AI and Data Proliferation 

As enterprise leaders integrate AI into their operations, the perceived value of data is even higher. AI models are hungry for data, so why shouldn’t organizations stuff them with everything they’ve got?  

AI is going to highlight that there is such a thing as too much data, particularly when it is bad data. “AI certainly amplifies and accelerates any privacy and security issues that you previously had,” says Simberkoff. “It can either be your best friend or your worst enemy, depending on what you do.” 

For companies implementing retrieval-augmented generation (RAG), the quality of data they use is vital. RAG allows an enterprise to augment an existing LLM with its own information.  

“You’ll quickly learn that if you’ve got a bunch of garbage in that RAG repository, you’re getting garbage out,” says Rader. 

And if a company is feeding an AI system mountains of data — some of it outdated, some of it duplicative, some of it completely unknown — it is likely to discover the meaning of “garbage in, garbage out” in the form of poor results.  

On the flip side, AI has the potential to help organizations tackle the problem of too much data. It can be the catalyst for enterprise teams to delete unneeded data.

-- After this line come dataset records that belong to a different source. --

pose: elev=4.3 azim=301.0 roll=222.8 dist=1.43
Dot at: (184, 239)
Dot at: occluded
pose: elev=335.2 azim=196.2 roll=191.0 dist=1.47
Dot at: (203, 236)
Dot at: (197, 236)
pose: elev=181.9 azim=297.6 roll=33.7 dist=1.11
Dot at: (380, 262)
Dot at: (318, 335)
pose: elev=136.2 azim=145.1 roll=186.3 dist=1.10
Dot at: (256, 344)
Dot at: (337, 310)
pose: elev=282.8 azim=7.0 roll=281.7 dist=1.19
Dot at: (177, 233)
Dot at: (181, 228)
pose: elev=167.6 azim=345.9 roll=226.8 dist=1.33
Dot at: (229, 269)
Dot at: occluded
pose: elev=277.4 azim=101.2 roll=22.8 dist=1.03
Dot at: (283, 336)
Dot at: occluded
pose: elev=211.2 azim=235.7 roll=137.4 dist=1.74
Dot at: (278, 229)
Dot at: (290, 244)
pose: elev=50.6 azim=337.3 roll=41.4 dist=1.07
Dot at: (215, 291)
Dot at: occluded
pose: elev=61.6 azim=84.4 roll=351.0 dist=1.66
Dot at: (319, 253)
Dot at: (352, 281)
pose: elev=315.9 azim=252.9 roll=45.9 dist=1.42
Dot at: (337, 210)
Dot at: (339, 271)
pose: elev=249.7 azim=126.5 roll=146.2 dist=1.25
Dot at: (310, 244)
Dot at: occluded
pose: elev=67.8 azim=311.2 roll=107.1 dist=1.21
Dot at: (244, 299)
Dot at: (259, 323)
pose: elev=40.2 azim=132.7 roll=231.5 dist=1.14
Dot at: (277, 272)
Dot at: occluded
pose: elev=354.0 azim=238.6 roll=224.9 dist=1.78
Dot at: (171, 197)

Rader shares that his organization recently deleted six of seven terabytes of data in Microsoft SharePoint. “AI … drove us to get rid of some of that data because it was out there and it was just kind of messing up our mojo for how we want to move forward,” he explains. 

AI also has the potential to empower better data practices. “It drives good data governance, drives best practices. [It] drives the necessity for labeling, classifying, and putting good life cycle management around your information,” says Simberkoff.  

The pressure is on for enterprises to answer the question of how much is too much data. From an innovation standpoint, enterprises need better data hygiene to realize the potential of AI. From a cybersecurity perspective, enterprises need to reduce the risk associated with safeguarding data. From a privacy perspective, enterprises need to understand their responsibilities to consumers and employees lest they run afoul of regulations.  

“Companies, states, and the federal government have a chance and opportunity to really stand up and create more holistic, more omnibus privacy and cybersecurity laws, as well as in internal corporate policies, to protect consumer data in the United States,” says Pierson.